I was a child during the "space race" and became enamored with science at an early age. I was also raised a strict Lutheran evangelical. I suppose, looking back on it, that I formed a view that faith, hope and most of all charity sustain us when our scientific understanding of reality falls short. I have never believed that science could fail; only that it accomplished slow and painstaking progress toward more complete theoretical and more useful applied understandings. Like you, I continue to learn as much as I can about the current and ever sharpening set of understandings about our reality which we term the “scientific record.” Science and religion must coexist, I reasoned as a child, so the theory of evolution and theology must coexist.
If we can accept that the biblical Genesis explanation of creation is an oft-repeated oral history derived of a very old, perhaps even ice-aged scientific understanding of the origins of our reality, passed down with fidelity yet filtered through the lenses of contemporary civilizations of those early millennia following the worst stages of the last ice age meltdown, then some sense can be made of it. A barbell of Sumerian through Babylonian dominance to the north, and Egyptian dominance to the south, of course weighted the worldview of those pastoral wandering Hebrew tribes which in recent millennia ended up scripted into the canonized sayings of the monotheists.
Finally, genetic research has begun to unlock the actual corporeal and spatial evolution of our species. The series of humanity’s journeys from Africa to the Levant and beyond begins to emerge. Genetic research and the social sciences together explain right-handedness, a selective trait humans have bred into a strong preference. Do you see any reason that human sensations of the mystical and divine should not have also been selectively bred into our species, given its insatiable curiosity and longing for control, order and meaning?
In the end, I believe it matters nothing whether people succumb to the primitive Limbic centers astride our recently enlarged brains and maintain a belief in the mystical and supernatural, or whether a person by training and discipline of the greater masses of that organ comes to see the supernatural as a construct that covers the uncomfortable and unknown with the comforting and imaginative.
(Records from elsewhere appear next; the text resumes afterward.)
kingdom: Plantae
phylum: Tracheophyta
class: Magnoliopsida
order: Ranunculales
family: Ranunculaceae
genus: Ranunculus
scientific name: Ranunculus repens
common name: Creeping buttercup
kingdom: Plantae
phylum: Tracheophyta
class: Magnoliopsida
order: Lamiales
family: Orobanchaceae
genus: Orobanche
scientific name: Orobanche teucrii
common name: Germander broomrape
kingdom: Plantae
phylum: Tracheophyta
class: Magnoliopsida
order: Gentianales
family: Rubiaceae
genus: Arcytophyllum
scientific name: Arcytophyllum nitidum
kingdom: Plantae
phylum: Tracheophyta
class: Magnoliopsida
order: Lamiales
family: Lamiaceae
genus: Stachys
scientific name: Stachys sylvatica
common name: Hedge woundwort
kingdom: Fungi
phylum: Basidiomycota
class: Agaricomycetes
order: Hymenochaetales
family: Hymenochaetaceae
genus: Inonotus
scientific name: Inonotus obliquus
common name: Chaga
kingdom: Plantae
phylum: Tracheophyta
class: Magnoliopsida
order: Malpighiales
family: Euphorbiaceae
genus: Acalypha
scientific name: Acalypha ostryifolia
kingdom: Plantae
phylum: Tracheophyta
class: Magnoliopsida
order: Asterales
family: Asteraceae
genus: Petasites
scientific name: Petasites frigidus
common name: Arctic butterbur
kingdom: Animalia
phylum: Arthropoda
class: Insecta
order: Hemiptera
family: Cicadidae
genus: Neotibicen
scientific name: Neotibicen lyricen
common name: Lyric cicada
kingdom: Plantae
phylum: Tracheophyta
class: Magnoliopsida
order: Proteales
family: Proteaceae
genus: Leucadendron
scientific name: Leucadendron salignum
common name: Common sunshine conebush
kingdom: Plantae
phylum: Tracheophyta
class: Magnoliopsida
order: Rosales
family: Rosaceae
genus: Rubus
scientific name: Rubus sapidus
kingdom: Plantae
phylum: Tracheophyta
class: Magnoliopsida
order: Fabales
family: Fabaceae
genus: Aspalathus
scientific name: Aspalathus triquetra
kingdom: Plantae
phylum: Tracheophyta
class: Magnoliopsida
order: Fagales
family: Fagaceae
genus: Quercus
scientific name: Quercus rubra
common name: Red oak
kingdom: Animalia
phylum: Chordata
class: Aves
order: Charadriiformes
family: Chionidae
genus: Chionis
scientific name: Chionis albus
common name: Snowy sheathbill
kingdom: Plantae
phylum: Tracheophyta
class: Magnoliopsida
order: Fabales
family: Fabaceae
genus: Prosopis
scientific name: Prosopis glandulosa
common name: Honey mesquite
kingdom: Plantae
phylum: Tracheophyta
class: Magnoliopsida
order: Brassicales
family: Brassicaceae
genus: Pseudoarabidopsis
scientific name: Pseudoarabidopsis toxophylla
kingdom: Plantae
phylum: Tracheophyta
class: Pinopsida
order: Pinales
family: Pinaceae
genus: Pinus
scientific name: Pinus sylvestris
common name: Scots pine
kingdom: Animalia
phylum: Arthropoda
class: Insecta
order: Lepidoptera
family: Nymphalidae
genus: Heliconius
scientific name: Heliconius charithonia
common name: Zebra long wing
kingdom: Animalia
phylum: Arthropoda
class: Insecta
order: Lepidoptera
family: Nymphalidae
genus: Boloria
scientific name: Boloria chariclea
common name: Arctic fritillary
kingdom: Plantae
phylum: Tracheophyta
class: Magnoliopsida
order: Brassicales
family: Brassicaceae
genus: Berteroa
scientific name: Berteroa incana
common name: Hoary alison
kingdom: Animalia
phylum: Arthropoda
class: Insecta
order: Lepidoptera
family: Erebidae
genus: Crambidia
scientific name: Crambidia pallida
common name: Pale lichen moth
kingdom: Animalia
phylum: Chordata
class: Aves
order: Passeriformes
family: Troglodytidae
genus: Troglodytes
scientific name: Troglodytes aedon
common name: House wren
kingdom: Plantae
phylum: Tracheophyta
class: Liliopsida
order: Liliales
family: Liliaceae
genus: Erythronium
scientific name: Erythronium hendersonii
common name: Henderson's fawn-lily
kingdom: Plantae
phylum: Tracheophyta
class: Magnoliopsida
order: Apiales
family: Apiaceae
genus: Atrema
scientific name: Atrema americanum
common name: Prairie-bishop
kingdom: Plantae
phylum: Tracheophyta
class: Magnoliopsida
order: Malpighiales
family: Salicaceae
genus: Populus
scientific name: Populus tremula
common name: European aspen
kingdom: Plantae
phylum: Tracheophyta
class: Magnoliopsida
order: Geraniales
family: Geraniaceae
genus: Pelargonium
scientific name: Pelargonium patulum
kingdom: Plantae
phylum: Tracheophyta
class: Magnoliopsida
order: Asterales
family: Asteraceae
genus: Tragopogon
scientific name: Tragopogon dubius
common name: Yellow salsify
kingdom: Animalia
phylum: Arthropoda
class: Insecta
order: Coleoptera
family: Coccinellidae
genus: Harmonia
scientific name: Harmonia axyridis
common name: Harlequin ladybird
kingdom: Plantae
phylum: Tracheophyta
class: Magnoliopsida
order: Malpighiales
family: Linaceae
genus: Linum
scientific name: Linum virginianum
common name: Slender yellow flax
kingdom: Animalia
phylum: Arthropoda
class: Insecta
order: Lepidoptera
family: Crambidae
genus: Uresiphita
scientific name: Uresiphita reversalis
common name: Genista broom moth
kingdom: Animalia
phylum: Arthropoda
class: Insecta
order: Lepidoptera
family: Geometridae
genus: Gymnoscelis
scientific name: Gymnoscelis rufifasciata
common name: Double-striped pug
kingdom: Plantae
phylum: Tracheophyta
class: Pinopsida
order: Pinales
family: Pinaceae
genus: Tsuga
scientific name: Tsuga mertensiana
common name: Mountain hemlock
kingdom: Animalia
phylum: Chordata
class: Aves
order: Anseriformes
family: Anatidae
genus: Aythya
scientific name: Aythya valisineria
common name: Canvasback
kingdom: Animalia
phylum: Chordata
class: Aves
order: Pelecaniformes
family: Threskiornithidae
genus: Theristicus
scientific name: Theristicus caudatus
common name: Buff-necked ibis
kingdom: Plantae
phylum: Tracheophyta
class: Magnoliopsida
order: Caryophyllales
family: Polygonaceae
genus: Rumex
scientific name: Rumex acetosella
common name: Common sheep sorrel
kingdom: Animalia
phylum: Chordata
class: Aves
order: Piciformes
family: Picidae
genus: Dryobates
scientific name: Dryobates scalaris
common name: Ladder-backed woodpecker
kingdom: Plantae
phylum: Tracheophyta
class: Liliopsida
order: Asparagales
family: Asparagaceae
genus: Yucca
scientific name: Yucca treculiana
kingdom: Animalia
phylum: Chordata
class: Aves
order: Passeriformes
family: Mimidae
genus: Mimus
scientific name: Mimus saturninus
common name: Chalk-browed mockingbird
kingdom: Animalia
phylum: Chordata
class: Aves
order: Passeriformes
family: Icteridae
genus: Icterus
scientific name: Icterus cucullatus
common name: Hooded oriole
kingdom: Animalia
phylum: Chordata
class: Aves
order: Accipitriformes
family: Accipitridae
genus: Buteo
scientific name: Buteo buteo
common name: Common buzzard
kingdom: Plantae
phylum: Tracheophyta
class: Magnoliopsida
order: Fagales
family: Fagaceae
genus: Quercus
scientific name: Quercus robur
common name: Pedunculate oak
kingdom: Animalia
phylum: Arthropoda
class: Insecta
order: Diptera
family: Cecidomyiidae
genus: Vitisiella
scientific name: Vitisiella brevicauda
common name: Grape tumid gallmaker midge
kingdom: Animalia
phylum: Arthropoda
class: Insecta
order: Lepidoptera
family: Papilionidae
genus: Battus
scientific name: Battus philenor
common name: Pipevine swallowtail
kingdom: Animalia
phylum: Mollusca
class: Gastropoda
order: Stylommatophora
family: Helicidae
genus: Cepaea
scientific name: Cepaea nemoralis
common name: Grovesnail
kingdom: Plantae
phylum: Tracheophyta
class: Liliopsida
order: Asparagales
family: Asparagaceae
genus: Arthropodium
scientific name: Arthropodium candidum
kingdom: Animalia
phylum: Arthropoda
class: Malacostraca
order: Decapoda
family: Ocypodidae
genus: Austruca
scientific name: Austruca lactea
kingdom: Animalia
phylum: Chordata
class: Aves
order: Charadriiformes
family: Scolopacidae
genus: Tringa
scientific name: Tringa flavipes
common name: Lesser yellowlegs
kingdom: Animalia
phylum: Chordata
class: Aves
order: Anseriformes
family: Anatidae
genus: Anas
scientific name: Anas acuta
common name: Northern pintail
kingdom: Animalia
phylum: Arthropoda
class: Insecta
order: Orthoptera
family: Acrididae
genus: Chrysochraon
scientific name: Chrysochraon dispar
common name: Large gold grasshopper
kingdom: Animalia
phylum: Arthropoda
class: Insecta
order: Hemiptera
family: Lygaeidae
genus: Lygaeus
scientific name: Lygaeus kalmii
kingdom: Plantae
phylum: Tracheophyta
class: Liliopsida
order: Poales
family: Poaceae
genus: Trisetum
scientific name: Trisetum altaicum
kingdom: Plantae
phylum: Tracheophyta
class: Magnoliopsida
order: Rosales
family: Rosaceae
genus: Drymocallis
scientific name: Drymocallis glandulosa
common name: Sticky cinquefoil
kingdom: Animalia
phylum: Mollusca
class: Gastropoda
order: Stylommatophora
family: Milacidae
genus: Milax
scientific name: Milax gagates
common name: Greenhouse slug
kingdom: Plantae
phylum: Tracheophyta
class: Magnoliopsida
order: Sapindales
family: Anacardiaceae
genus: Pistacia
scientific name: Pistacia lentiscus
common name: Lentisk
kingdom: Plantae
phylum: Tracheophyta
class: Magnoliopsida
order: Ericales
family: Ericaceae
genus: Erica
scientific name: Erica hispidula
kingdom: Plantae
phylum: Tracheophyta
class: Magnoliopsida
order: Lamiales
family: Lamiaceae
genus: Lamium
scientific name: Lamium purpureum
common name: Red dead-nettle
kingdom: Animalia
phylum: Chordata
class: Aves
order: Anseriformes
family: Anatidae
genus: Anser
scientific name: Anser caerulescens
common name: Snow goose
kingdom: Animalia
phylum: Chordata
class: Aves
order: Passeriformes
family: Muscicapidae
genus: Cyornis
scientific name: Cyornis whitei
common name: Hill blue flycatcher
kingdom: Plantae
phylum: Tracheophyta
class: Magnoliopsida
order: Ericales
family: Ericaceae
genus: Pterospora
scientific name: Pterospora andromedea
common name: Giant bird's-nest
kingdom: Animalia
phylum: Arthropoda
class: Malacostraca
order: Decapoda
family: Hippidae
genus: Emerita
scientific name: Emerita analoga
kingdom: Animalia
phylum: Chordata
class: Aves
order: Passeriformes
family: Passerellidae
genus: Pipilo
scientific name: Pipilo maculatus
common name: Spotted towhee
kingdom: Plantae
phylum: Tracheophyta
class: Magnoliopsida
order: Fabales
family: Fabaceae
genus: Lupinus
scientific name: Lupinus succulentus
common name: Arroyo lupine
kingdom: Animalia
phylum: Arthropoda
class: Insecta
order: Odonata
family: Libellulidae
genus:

As Douglas Adams once wrote, such people watch God disappear "in a puff of logic."
There are plenty of open questions in science today, not least of which is whether our historical worldview of a unitary reality must give way to plural or even infinite coexistent realities. The dizzying “E-8” theory of matter has led to some new subatomic particle discoveries. Dr. Lovelock’s Gaia (self-regulating planetary life systems) hypothesis has succeeded with a number of predictions already. The notion that inanimate (?) natural systems dynamically and chemically maintain an energetic environment with varied ecosystems in conditions most favorable for life forms to develop - regardless tectonic swirling of Earth’s crust or even the 30% brightening of our solar star - is so much more fascinating to me now – sorry, a theological treatise can't touch this.
This is especially so when you consider that stochastic interruptions in the gradualist's status quo - periods of extreme violence - provide a staccato in the long natural rhythms. These catastrophic periods clear or even destroy/regenerate habitats and communities for a harsh, usually brief and rapid strengthening and diverting of species who seem to will their survival. Five great extinctions have each changed the entire complexion of life on Earth in the deep past and the sixth is setting upon us now. Is this the harsh justice and kind benevolence of some higher power, or more simply the bumblings of a blind watchmaker named Nature? I cannot see that our choice in the matter makes a real difference in any sphere but that thin and fragile one, human culture.
So let us each stop our own violence, for nature will certainly provide. Let us unite our purposes toward the survival and extended development of the current top trophic species on Earth, humanity, and those untold others which support our continued existence for as long as that path remains open. Let us begin to act together on all that we know with reasonable certainty, for the actions of humanity have already proven a significant Force of Nature, even if unwitting and unintentional. Otherwise we become irrelevant, crass and by Charles Darwin's definition, not the "fitter."